» **Descrição do problema**
Reescreva o trecho que vai do início dos dados até a linha com "邱新、组件营销副总经理李岩代表双方签约。", inclusive, trocando "梅田" por "難波" e sem alterar mais nada. Deixe as imagens de fora da resposta.

» **Extrato dos dados**
☆ ☆ ☆ ☆ ☆

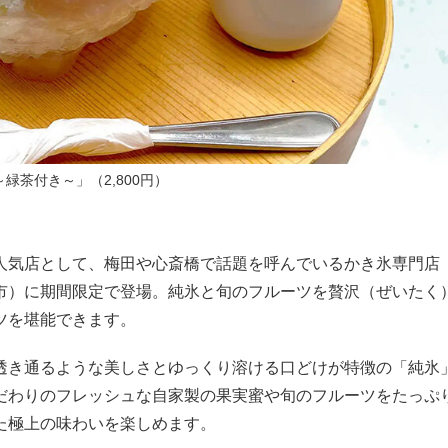
茶付き～」（2,800円）
人気店として、梅田や心斎橋で話題を呼んでいるかき氷専門店
市）に期間限定で登場。純氷と旬のフルーツを贅沢（ぜいたく
ツを堪能できます。
透き通るような美しさとゆっくり溶ける口どけが特徴の「純氷
だわりのフレッシュな自家製の果実蜜や旬のフルーツをたっぷ
た極上の味わいを楽しめます。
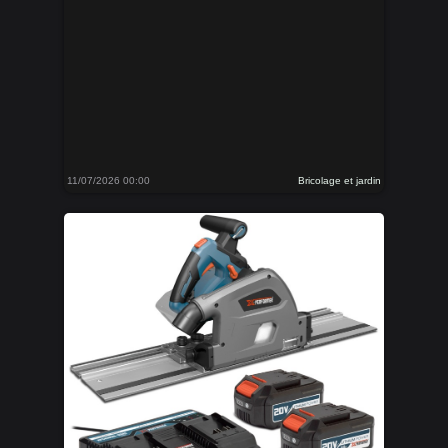
11/07/2026 00:00
Bricolage et jardin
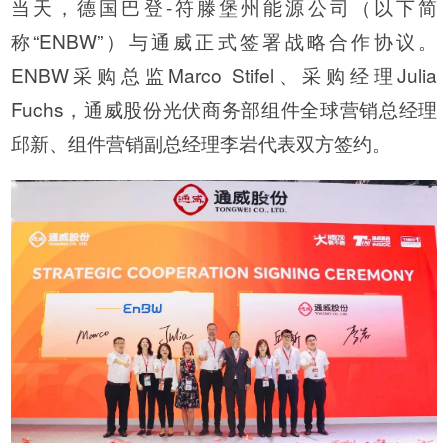
当天，德国巴登-符滕堡州能源公司（以下简
称“ENBW”）与通威正式签署战略合作协议。
ENBW采购总监Marco Stifel、采购经理Julia
Fuchs，通威股份光伏商务部组件全球营销总经理
邱新、组件营销副总经理李岩代表双方签约。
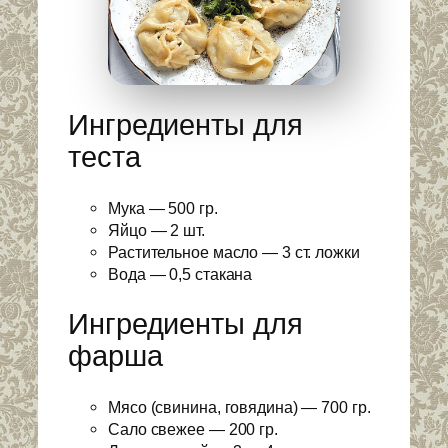
Ингредиенты для
теста
Мука — 500 гр.
Яйцо — 2 шт.
Растительное масло — 3 ст. ложки
Вода — 0,5 стакана
Ингредиенты для
фарша
Мясо (свинина, говядина) — 700 гр.
Сало свежее — 200 гр.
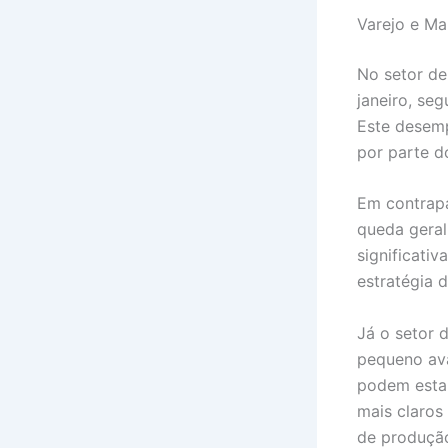
Varejo e Ma
No setor de
janeiro, se
Este desemp
por parte d
Em contrapa
queda geral
significati
estratégia 
Já o setor
pequeno ava
podem estar
mais claros
de produção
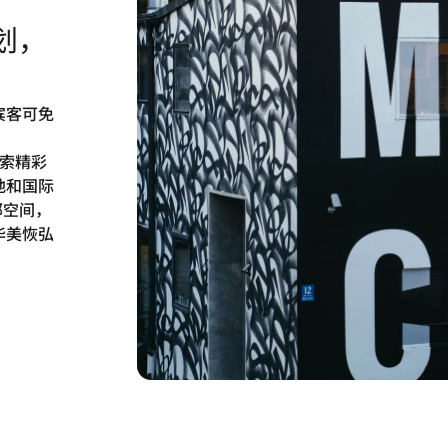
划，
宾客可免
探索精彩
地和国际
部空间，
华美恢弘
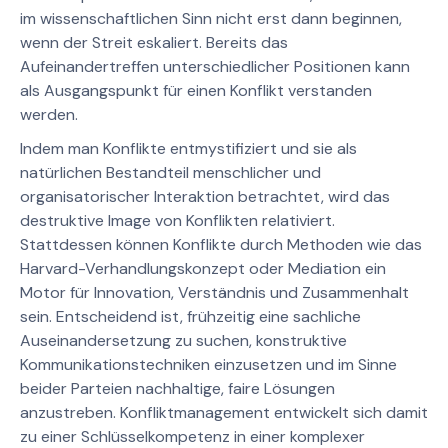
im wissenschaftlichen Sinn nicht erst dann beginnen,
wenn der Streit eskaliert. Bereits das
Aufeinandertreffen unterschiedlicher Positionen kann
als Ausgangspunkt für einen Konflikt verstanden
werden.
Indem man Konflikte entmystifiziert und sie als
natürlichen Bestandteil menschlicher und
organisatorischer Interaktion betrachtet, wird das
destruktive Image von Konflikten relativiert.
Stattdessen können Konflikte durch Methoden wie das
Harvard-Verhandlungskonzept oder Mediation ein
Motor für Innovation, Verständnis und Zusammenhalt
sein. Entscheidend ist, frühzeitig eine sachliche
Auseinandersetzung zu suchen, konstruktive
Kommunikationstechniken einzusetzen und im Sinne
beider Parteien nachhaltige, faire Lösungen
anzustreben. Konfliktmanagement entwickelt sich damit
zu einer Schlüsselkompetenz in einer komplexer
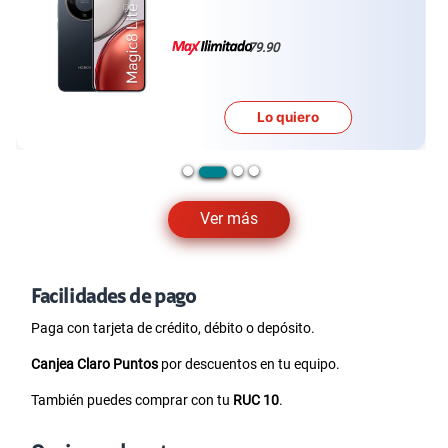
79.90
Lo quiero
Ver más
Facilidades de pago
Paga con tarjeta de crédito, débito o depósito.
Canjea Claro Puntos
por descuentos en tu equipo.
También puedes comprar con tu
RUC 10
.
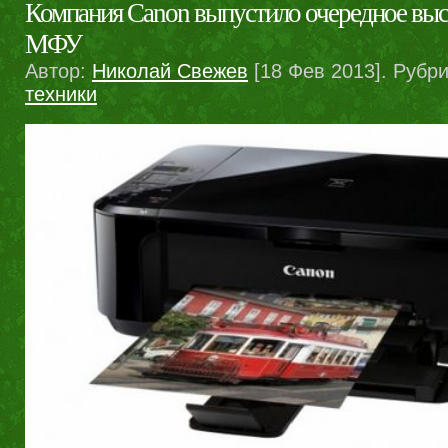
Компания Canon выпустило очередное вы
МФУ
Автор:
Николай Свежев
[18 Фев 2013]. Рубр
техники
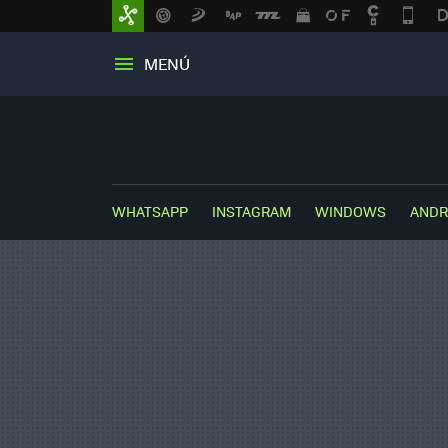
MENÚ
WHATSAPP
INSTAGRAM
WINDOWS
ANDR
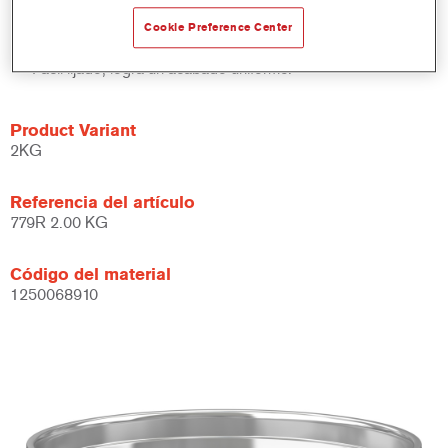
substratos galvanizados.
Relleno fácil y rápido.
Cookie Preference Center
Mejora la productividad.
Fácil lijado, logra un acabado uniforme.
Product Variant
2KG
Referencia del artículo
779R 2.00 KG
Código del material
1250068910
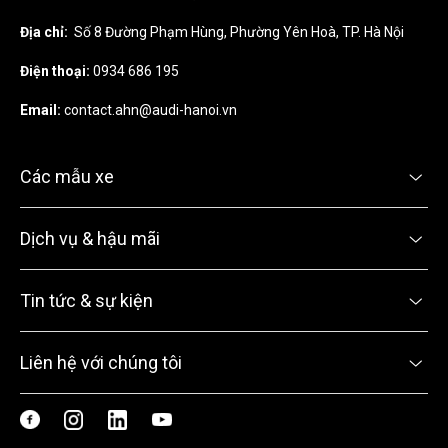
Địa chỉ:
Số 8 Đường Phạm Hùng, Phường Yên Hoà, TP. Hà Nội
Điện thoại:
0934 686 195
Email:
contact.ahn@audi-hanoi.vn
Các mẫu xe
Dịch vụ & hậu mãi
Tin tức & sự kiện
Liên hệ với chúng tôi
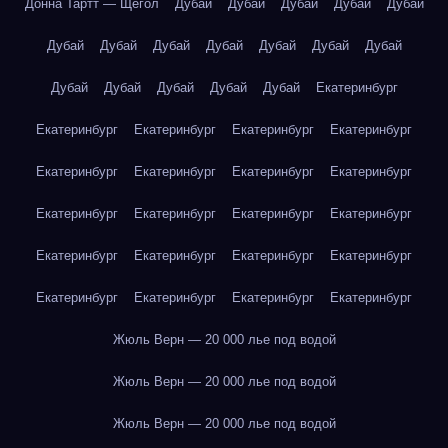
Донна Тартт — Щегол
Дубай
Дубай
Дубай
Дубай
Дубай
Дубай
Дубай
Дубай
Дубай
Дубай
Дубай
Дубай
Дубай
Дубай
Дубай
Дубай
Дубай
Екатеринбург
Екатеринбург
Екатеринбург
Екатеринбург
Екатеринбург
Екатеринбург
Екатеринбург
Екатеринбург
Екатеринбург
Екатеринбург
Екатеринбург
Екатеринбург
Екатеринбург
Екатеринбург
Екатеринбург
Екатеринбург
Екатеринбург
Екатеринбург
Екатеринбург
Екатеринбург
Екатеринбург
Жюль Верн — 20 000 лье под водой
Жюль Верн — 20 000 лье под водой
Жюль Верн — 20 000 лье под водой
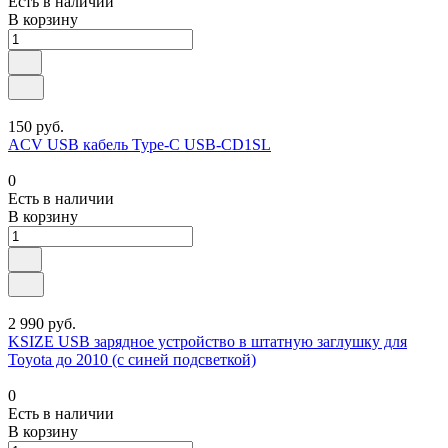
Есть в наличии
В корзину
150 руб.
ACV USB кабель Type-C USB-CD1SL
0
Есть в наличии
В корзину
2 990 руб.
KSIZE USB зарядное устройство в штатную заглушку для
Toyota до 2010 (с синей подсветкой)
0
Есть в наличии
В корзину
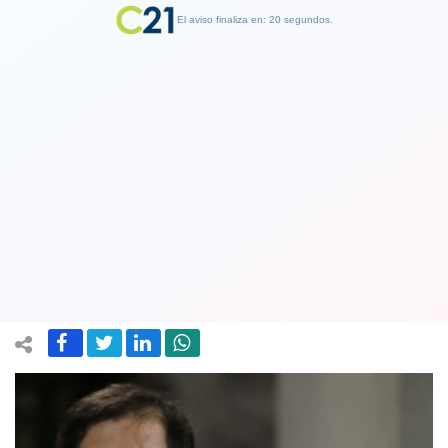
El aviso finaliza en: 19 segundos.
Finalizar Publicidad
Boric solidariza con Sergio Micco tras
funa en la U. de Chile: "Nada justifica
agredir a quien piensa distinto"
09 November 2023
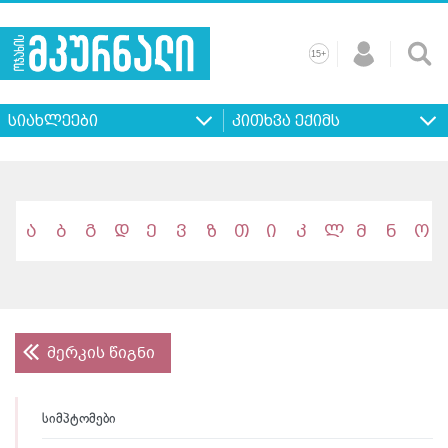
+
15
მთავარი
ჩვენ
რეკლამა
კონტაქტი
პროფილ
შესახებ
ხშირად
+
15
დასმული
სიახლეები
კითხვა ექიმს
კითხვები
ა
ბ
გ
დ
ე
ვ
ზ
თ
ი
კ
ლ
მ
ნ
ო
მერკის წიგნი
სიმპტომები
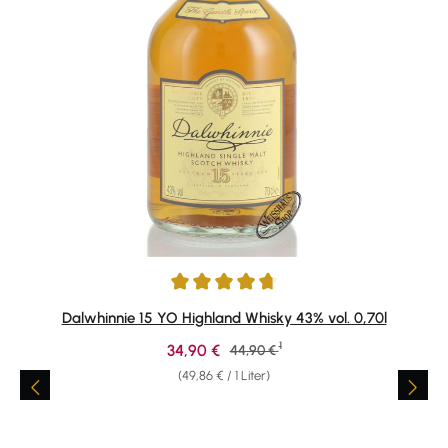
Durchschnittliche Bewertung von 4.82 von 5 Sternen
Dalwhinnie 15 YO Highland Whisky 43% vol. 0,70l
1
Verkaufspreis:
34,90 €
Regulärer Preis:
44,90 €
(49,86 € / 1 Liter)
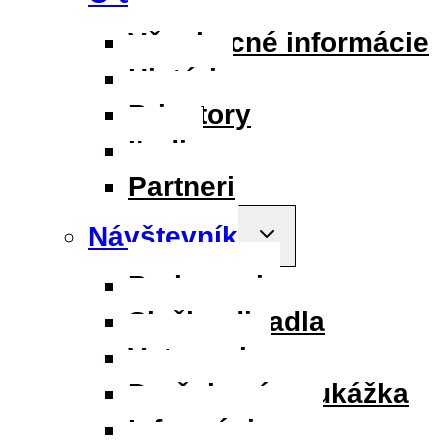
child
menu
Všeobecné informácie
História
Priestory
Ľudia
Partneri
Návštevník
Toggle
child
menu
Parkovanie
Služby divadla
Vstupenky
Darčeková poukážka
Informácie pre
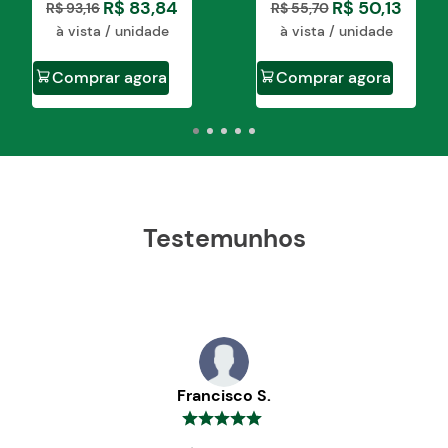
R$
83
,
84
R$
50
,
13
R$
93
,
16
R$
55
,
70
à vista / unidade
à vista / unidade
Comprar agora
Comprar agora
Testemunhos
Francisco S.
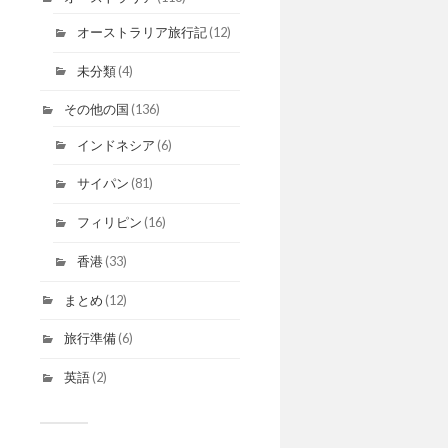
オーストラリア旅行記
(12)
未分類
(4)
その他の国
(136)
インドネシア
(6)
サイパン
(81)
フィリピン
(16)
香港
(33)
まとめ
(12)
旅行準備
(6)
英語
(2)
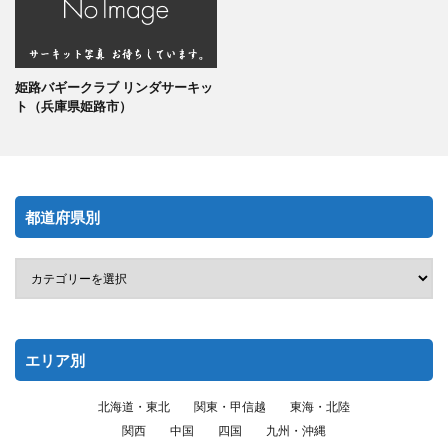
姫路バギークラブ リンダサーキッ
ト（兵庫県姫路市）
都道府県別
エリア別
北海道・東北
関東・甲信越
東海・北陸
関西
中国
四国
九州・沖縄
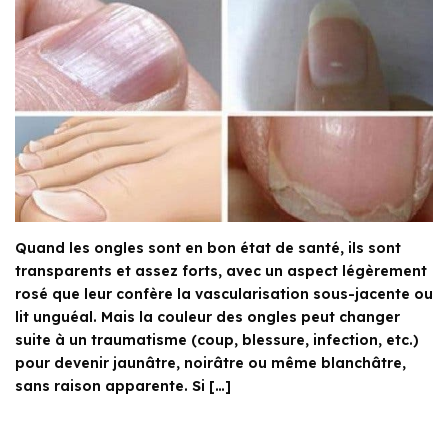
Quand les ongles sont en bon état de santé, ils sont
transparents et assez forts, avec un aspect légèrement
rosé que leur confère la vascularisation sous-jacente ou
lit unguéal. Mais la couleur des ongles peut changer
suite à un traumatisme (coup, blessure, infection, etc.)
pour devenir jaunâtre, noirâtre ou même blanchâtre,
sans raison apparente. Si […]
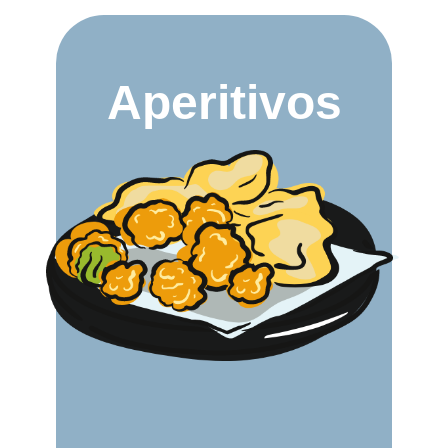
Aperitivos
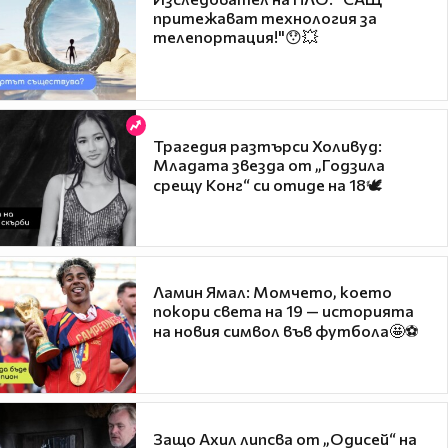
притежават технология за
телепортация!"😯💥
Трагедия разтърси Холивуд:
Младата звезда от „Годзила
срещу Конг“ си отиде на 18🕊️
Ламин Ямал: Момчето, което
покори света на 19 — историята
на новия символ във футбола🤩⚽
Защо Ахил липсва от „Одисей“ на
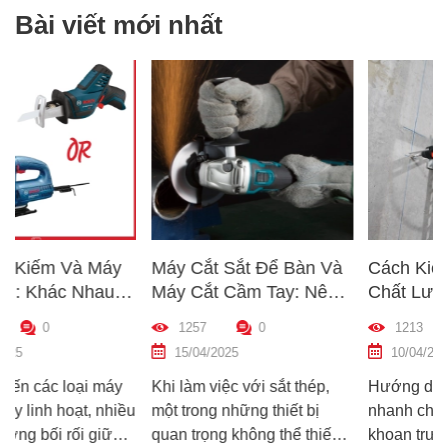
Bài viết mới nhất
y
Máy Cắt Sắt Để Bàn Và
Cách Kiểm Tra Nhanh
u
Máy Cắt Cầm Tay: Nên
Chất Lượng Máy Khoa
g
Chọn Loại Nào Phù Hợp
Trước Khi Mua – Hướn
1257
0
1213
0
Hợp
Nhất?
Dẫn Chi Tiết Cho Ngườ
15/04/2025
10/04/2025
Mới
áy
Khi làm việc với sắt thép,
Hướng dẫn cách kiểm tra
hiều
một trong những thiết bị
nhanh chất lượng máy
ữa
quan trọng không thể thiếu
khoan trước khi mua – giú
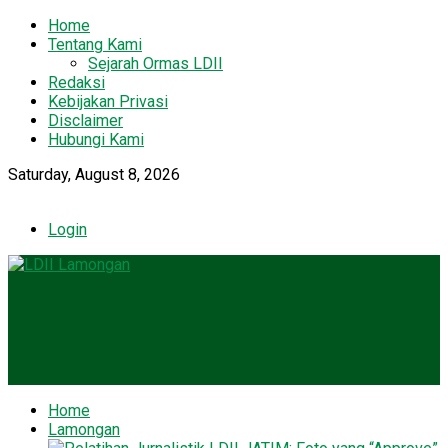
Home
Tentang Kami
Sejarah Ormas LDII
Redaksi
Kebijakan Privasi
Disclaimer
Hubungi Kami
Saturday, August 8, 2026
Login
Home
Lamongan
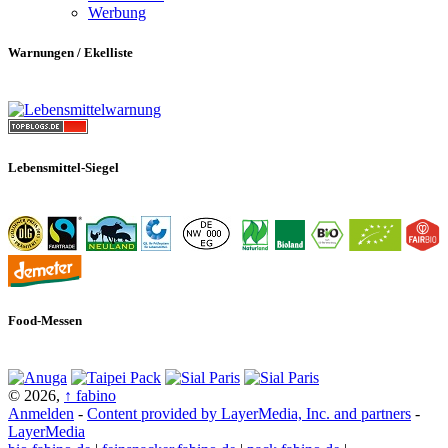
Werbung
Warnungen / Ekelliste
Lebensmittel-Siegel
Food-Messen
© 2026,
↑
fabino
Anmelden
-
Content provided by LayerMedia, Inc. and partners
-
LayerMedia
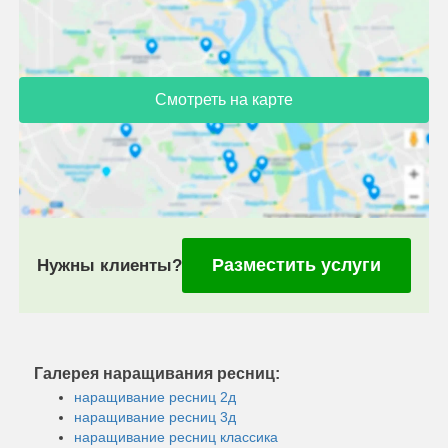
Смотреть на карте
Разместить услуги
Нужны клиенты?
Галерея наращивания ресниц:
наращивание ресниц 2д
наращивание ресниц 3д
наращивание ресниц классика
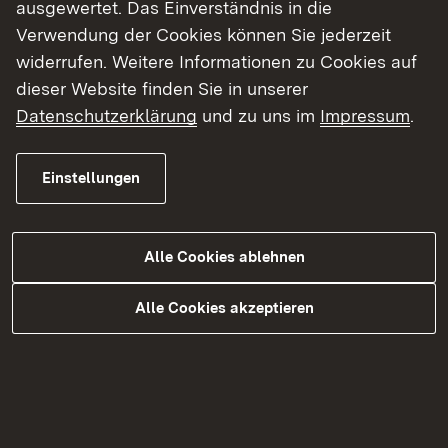
ausgewertet. Das Einverständnis in die
Verwendung der Cookies können Sie jederzeit
widerrufen. Weitere Informationen zu Cookies auf
dieser Website finden Sie in unserer
Datenschutzerklärung
und zu uns im
Impressum
.
Einstellungen
Portrait Futtermittelkontrolleur
Alle Cookies ablehnen
Vielfalt im öffentlichen Dienst: In Kooperation
Alle Cookies akzeptieren
mit der BBBank stellen wir Ihnen unseren
Futtermittelkontrolleur Sebastian Lörcher vor.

☆ ☆ ☆ ☆ ☆

» **Tarefa concluída**
茶付き～」（2,800円）
人気店として、難波や心斎橋で話題を呼んでいるかき氷専門店
市）に期間限定で登場。純氷と旬のフルーツを贅沢（ぜいたく
ツを堪能できます。
透き通るような美しさとゆっくり溶ける口どけが特徴の「純氷
だわりのフレッシュな自家製の果実蜜や旬のフルーツをたっぷ
た極上の味わいを楽しめます。
11/07/2026 00:00
Bricolage et jardin
当天，德国巴登-符滕堡州能源公司（以下简
称“ENBW”）与通威正式签署战略合作协议。
ENBW采购总监Marco Stifel、采购经理Julia
Fuchs，通威股份光伏商务部组件全球营销总经理
邱新、组件营销副总经理李岩代表双方签约。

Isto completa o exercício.